2. The high-stability organic light-emitting diode according to claim 1, wherein an included angle of 90 ° to 120 ° is formed between the outer side surface of the pixel defining layer (4) corresponding to the position of the breaking region (20) and the first electrode layer (1).

3. The high-stability organic light emitting diode according to claim 1, wherein the outer side surface of the pixel defining layer (4) corresponding to the position of the overlap region (10) is gradually flared in a direction approaching the first electrode layer.

4. A high stability organic light emitting diode according to claim 3, wherein the outer side of the pixel defining layer (4) corresponding to the position of the overlap region (10) forms an angle of 0-60 ° with the first electrode layer (1).

5. The high-stability organic light emitting diode according to any one of claims 1 to 4, wherein the break-off region (20) having a right or obtuse angle inclination and the landing region (10) having an acute angle inclination are formed on the outer side of the pixel defining layer by a photolithography process.

6. The high-stability organic light emitting diode according to claim 1, wherein the height h of the pixel defining layer (4) is not less than 1 μm, and the pixel defining layer (4) is higher than the organic film layer between two adjacent pixel defining layers by 0.1 μm to 5 μm.

7. The high-stability organic light emitting diode according to claim 6, wherein the cross section of the pixel defining layer (4) is a polygonal structure, and the overlap region (10) is disposed at an edge position or a corner position of the pixel defining layer (4).

8. The high-stability organic light emitting diode according to claim 7, wherein a lap joint length of the lap joint region (10) formed at an edge position above the pixel defining layer (4) is 10% or more of a length of the break-off region (20).

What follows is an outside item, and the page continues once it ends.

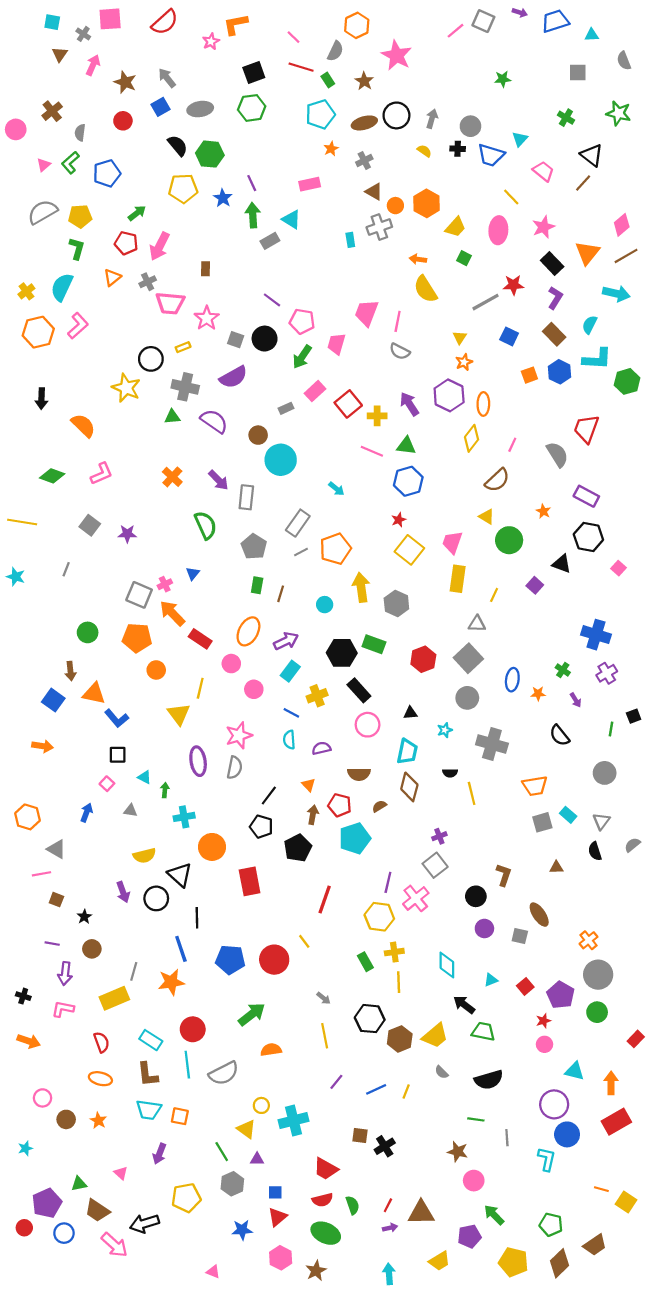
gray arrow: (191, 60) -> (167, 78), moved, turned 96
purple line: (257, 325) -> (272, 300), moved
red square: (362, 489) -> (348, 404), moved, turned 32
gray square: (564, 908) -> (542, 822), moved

9. The high-stability organic light emitting diode according to claim 1, wherein the pixel defining layer (4) is one of a phenolic resin, a siloxane polymer, an acryl resin, an epoxy resin, silicon oxide and silicon nitride.

10. The high-stability organic light emitting diode according to claim 1, wherein an auxiliary electrode layer (5) is further provided between the first electrode layer (1) and a corresponding region directly under the pixel defining layer (4).